Start ups

Cape Town among top cities to establish tech start-up

Read time 3min 30sec

Cape Town has been rated among the top 75 cities in the world that are most suitable to establish a technology start-up or digital venture, ranking at number 51.

This is according to a report conducted by relocation firm Movinga, titled: “Best Cities for Tech Entrepreneurs 2019”, which reveals the best cities for entrepreneurs moving abroad to start a business.

Movinga uses data analytics to determine the best cities to find new business opportunities abroad, focusing on three main categories: opening a new restaurant, launching a tech start-up, or expanding an import/export business into new markets.

According to the report, the Mother City scored 43 out of 100 for being well-established for starting a tech start-up or digital venture, and scored 34 for being among the best cities to establish a restaurant. In terms of its ranking for starting an import/export business, it ranked at 60.

San Francisco is rated as the best city to launch a tech start-up, attributed to its flourishing tech ecosystem, large access to talent and venture capital. London and New York take second and third place, respectively.

“Firstly, Cape Town has very low incorporation costs, as the fifth least expensive city in the study, meaning that entrepreneurs can set up a new business at relatively little expense,” comments Marta Blanco Amez, VP of marketing at Movinga.

“The cost analysed all procedures officially required or commonly done in practice, for an entrepreneur to start up and formally operate an industrial or commercial business. It also scored well for the cost of real estate (93 out of 100), ranking number 22nd in the world for the low price of rentable restaurant space. This, combined with its available technology and hospitality workforce, makes Cape Town attractive for restauranteurs and tech enthusiasts.”

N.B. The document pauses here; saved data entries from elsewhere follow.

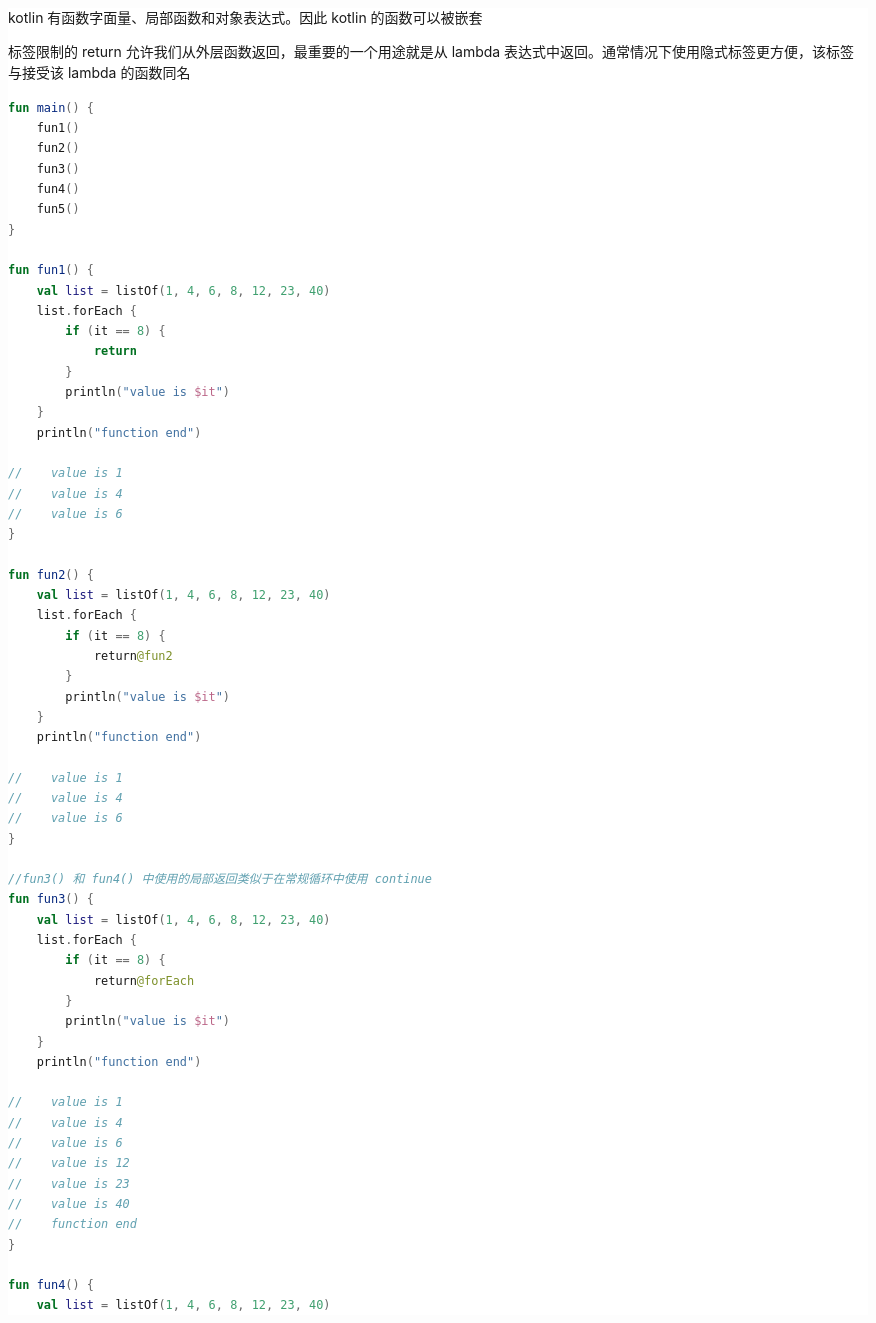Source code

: kotlin 有函数字面量、局部函数和对象表达式。因此 kotlin 的函数可以被嵌套

标签限制的 return 允许我们从外层函数返回，最重要的一个用途就是从 lambda 表达式中返回。通常情况下使用隐式标签更方便，该标签与接受该 lambda 的函数同名

```kotlin
fun main() {
    fun1()
    fun2()
    fun3()
    fun4()
    fun5()
}

fun fun1() {
    val list = listOf(1, 4, 6, 8, 12, 23, 40)
    list.forEach {
        if (it == 8) {
            return
        }
        println("value is $it")
    }
    println("function end")

//    value is 1
//    value is 4
//    value is 6
}

fun fun2() {
    val list = listOf(1, 4, 6, 8, 12, 23, 40)
    list.forEach {
        if (it == 8) {
            return@fun2
        }
        println("value is $it")
    }
    println("function end")

//    value is 1
//    value is 4
//    value is 6
}

//fun3() 和 fun4() 中使用的局部返回类似于在常规循环中使用 continue
fun fun3() {
    val list = listOf(1, 4, 6, 8, 12, 23, 40)
    list.forEach {
        if (it == 8) {
            return@forEach
        }
        println("value is $it")
    }
    println("function end")
    
//    value is 1
//    value is 4
//    value is 6
//    value is 12
//    value is 23
//    value is 40
//    function end
}

fun fun4() {
    val list = listOf(1, 4, 6, 8, 12, 23, 40)
```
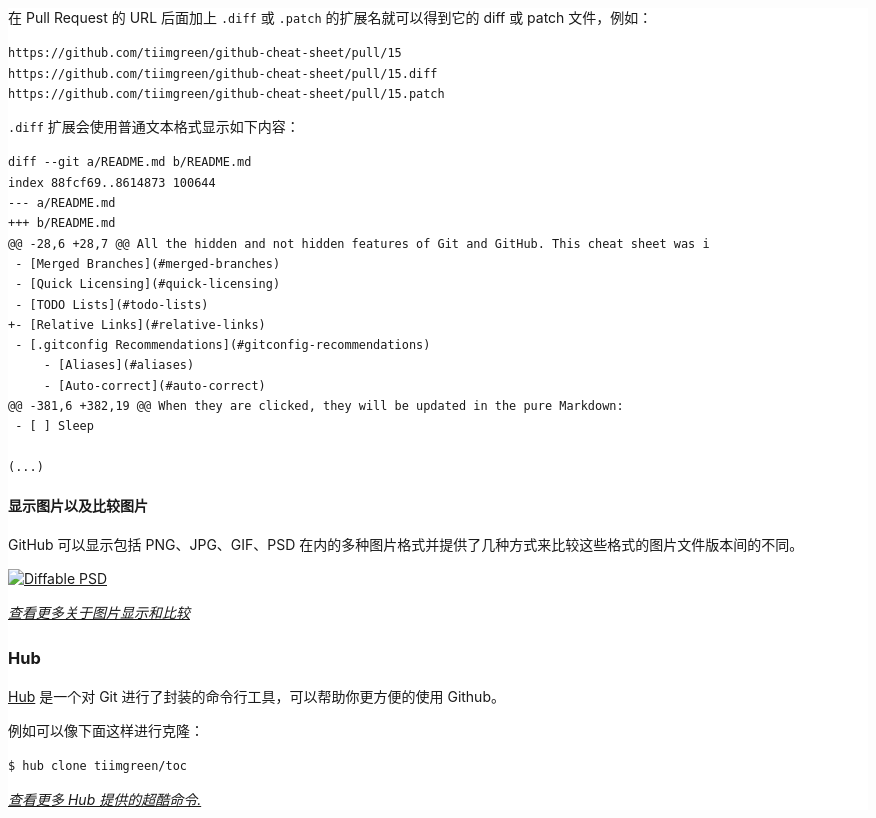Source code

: 

在 Pull Request 的 URL 后面加上 `.diff` 或 `.patch` 的扩展名就可以得到它的 diff 或 patch 文件，例如：

```
https://github.com/tiimgreen/github-cheat-sheet/pull/15
https://github.com/tiimgreen/github-cheat-sheet/pull/15.diff
https://github.com/tiimgreen/github-cheat-sheet/pull/15.patch
```



`.diff` 扩展会使用普通文本格式显示如下内容：

```
diff --git a/README.md b/README.md
index 88fcf69..8614873 100644
--- a/README.md
+++ b/README.md
@@ -28,6 +28,7 @@ All the hidden and not hidden features of Git and GitHub. This cheat sheet was i
 - [Merged Branches](#merged-branches)
 - [Quick Licensing](#quick-licensing)
 - [TODO Lists](#todo-lists)
+- [Relative Links](#relative-links)
 - [.gitconfig Recommendations](#gitconfig-recommendations)
     - [Aliases](#aliases)
     - [Auto-correct](#auto-correct)
@@ -381,6 +382,19 @@ When they are clicked, they will be updated in the pure Markdown:
 - [ ] Sleep

(...)
```



#### 显示图片以及比较图片



GitHub 可以显示包括 PNG、JPG、GIF、PSD 在内的多种图片格式并提供了几种方式来比较这些格式的图片文件版本间的不同。

[![Diffable PSD](https://qiniucloud.qishilong.space/images/55f2798a-eb56-11e3-92e7-b79ad791a697-20240301111209322.gif)](https://github.com/blog/1845-psd-viewing-diffing)

[*查看更多关于图片显示和比较*](https://help.github.com/articles/rendering-and-diffing-images)

### Hub



[Hub](https://github.com/github/hub) 是一个对 Git 进行了封装的命令行工具，可以帮助你更方便的使用 Github。

例如可以像下面这样进行克隆：

```
$ hub clone tiimgreen/toc
```



[*查看更多 Hub 提供的超酷命令.*](https://github.com/github/hub#commands)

Cape Town, according to the report, also ranked at 20 for the overall cost of transporting and storing goods (scoring 95.8), meaning the city provides low logistics costs for import/export businesses.

“The main industries for growth in the tech/digital venture category is one of the most interesting datasets in this study. With artificial intelligence taking top spot and blockchain making a noticeable appearance, digital entrepreneurs are clearly leveraging future-facing technologies more than ever,” adds Amez,

“What those planning to launch their own business need to decide, is do they go with a city containing an established network of people in the same field, or do they go where there’s less competition?”

Despite its relatively high rankings across the board, Cape Town ranked last out of the 75 cities for the number of days required to set up a business, at 40 days, followed by Warsaw, Poland at 37 days, and Bucharest, Romania at 35 days.

“The length of time it takes to set up a business in SA negatively affected Cape Town's score in the study. Arguably, this may be a deterrent to new entrepreneurs who may not have the capital to wait so long to start operating,” continues Amez.

“Cape Town ranked 72 out of 75 overall for venture capital opportunities, meaning it has low amounts of publicly available funding for technology-related and digital start-ups, as well as an average digital business ecosystem (score 41.4).”

Earlier this year, Cape Town was rated as the best tech city in Africa, making its way onto the Top Tech Cities report compiled by global property firm Savills.

The study ranked Cape Town in 30th place and it was the only city on the continent to make the list.

Another study, titled “Evaluation and Network Analysis of the Cape Town-Stellenbosch Tech Sector”, conducted by Endeavor Insight, identified the greater Cape Town area, including Stellenbosch, as the most productive technology sector in Africa, employing up to 50 000 people.